** Opening Extracted material block **

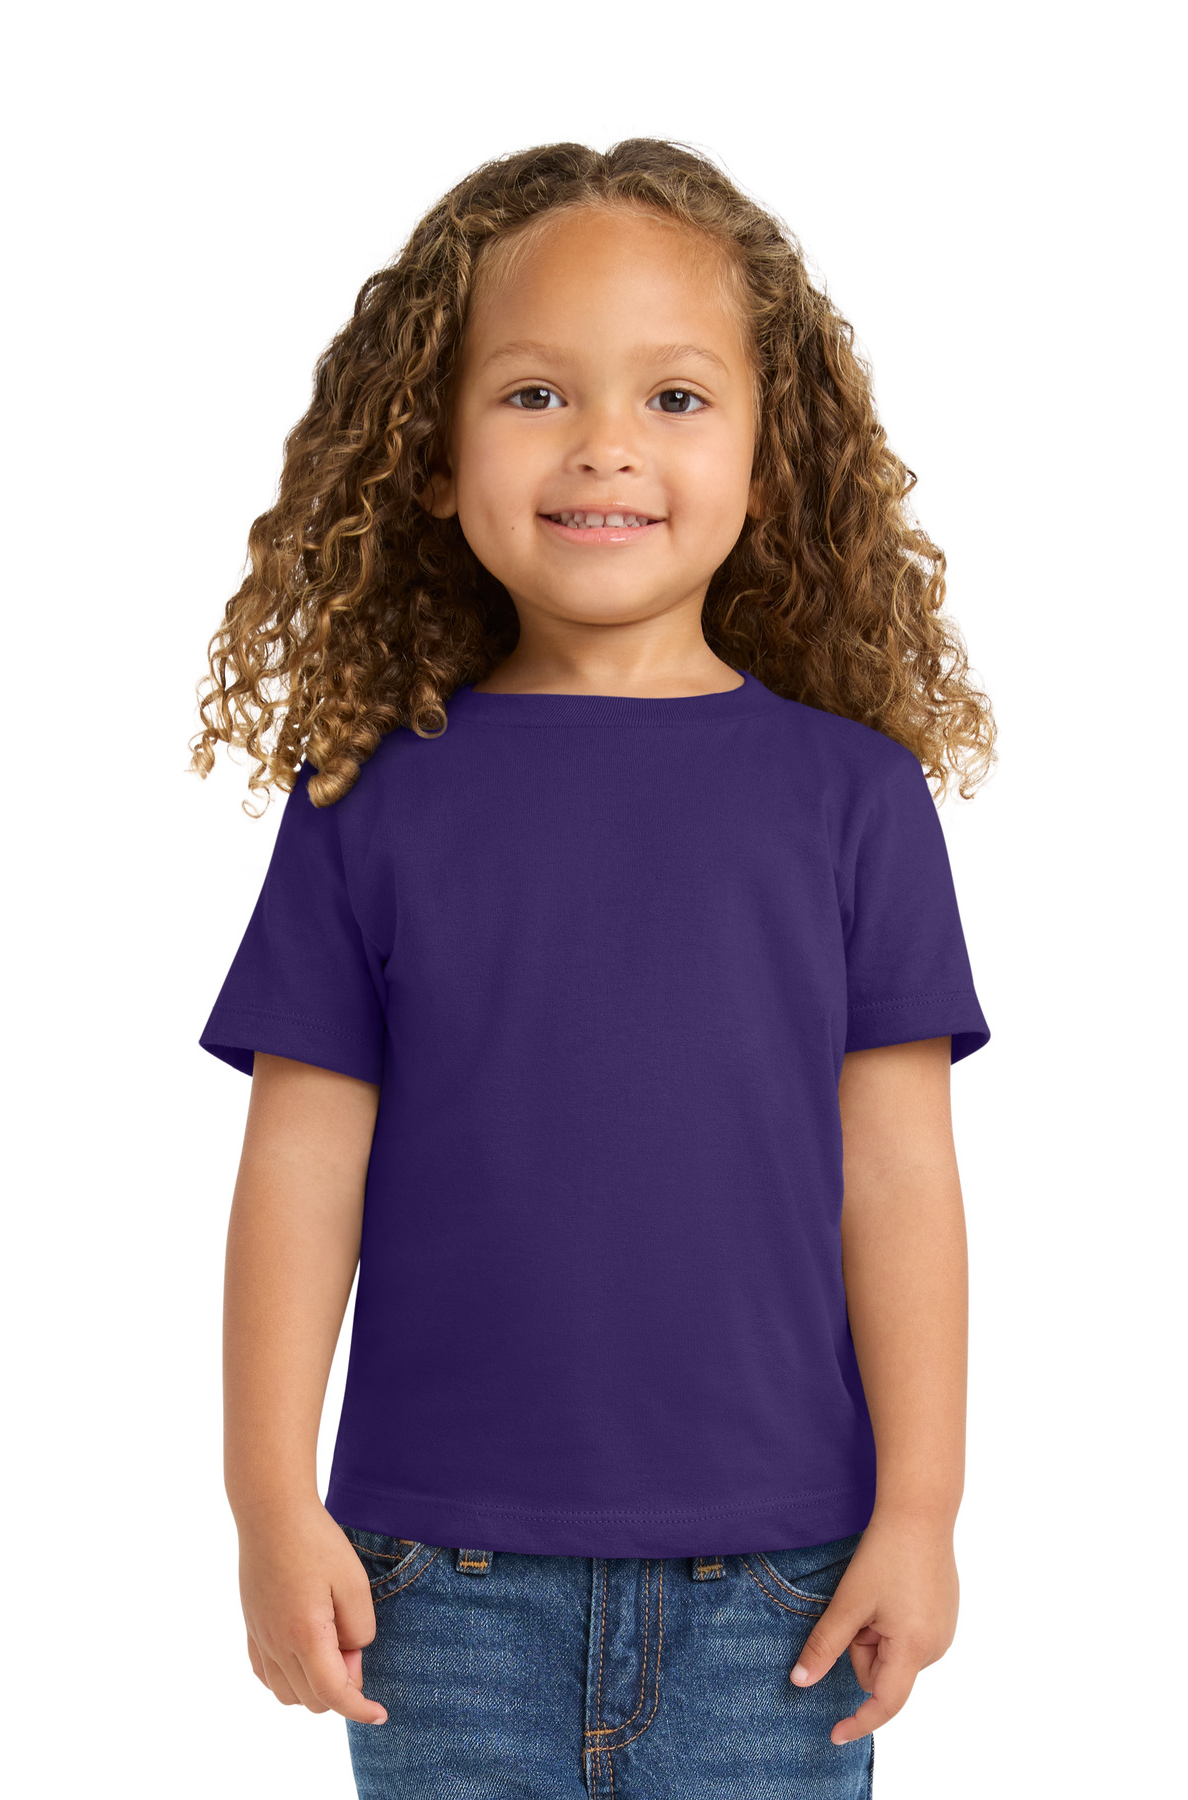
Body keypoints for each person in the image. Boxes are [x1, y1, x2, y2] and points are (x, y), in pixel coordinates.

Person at [192, 137, 994, 1799]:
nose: (606, 444)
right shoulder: (366, 796)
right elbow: (300, 1172)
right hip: (437, 1595)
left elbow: (901, 1178)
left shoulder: (853, 798)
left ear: (771, 458)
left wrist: (922, 1511)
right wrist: (269, 1503)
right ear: (434, 457)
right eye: (536, 393)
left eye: (675, 398)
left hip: (781, 1599)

** Closing Extracted material block **

» **What is expected**: After reading through the material, report every line that holds "right".

» **Output for this exercise**:
right shoulder: (366, 796)
right elbow: (300, 1172)
right hip: (437, 1595)
right wrist: (269, 1503)
right ear: (434, 457)
right eye: (536, 393)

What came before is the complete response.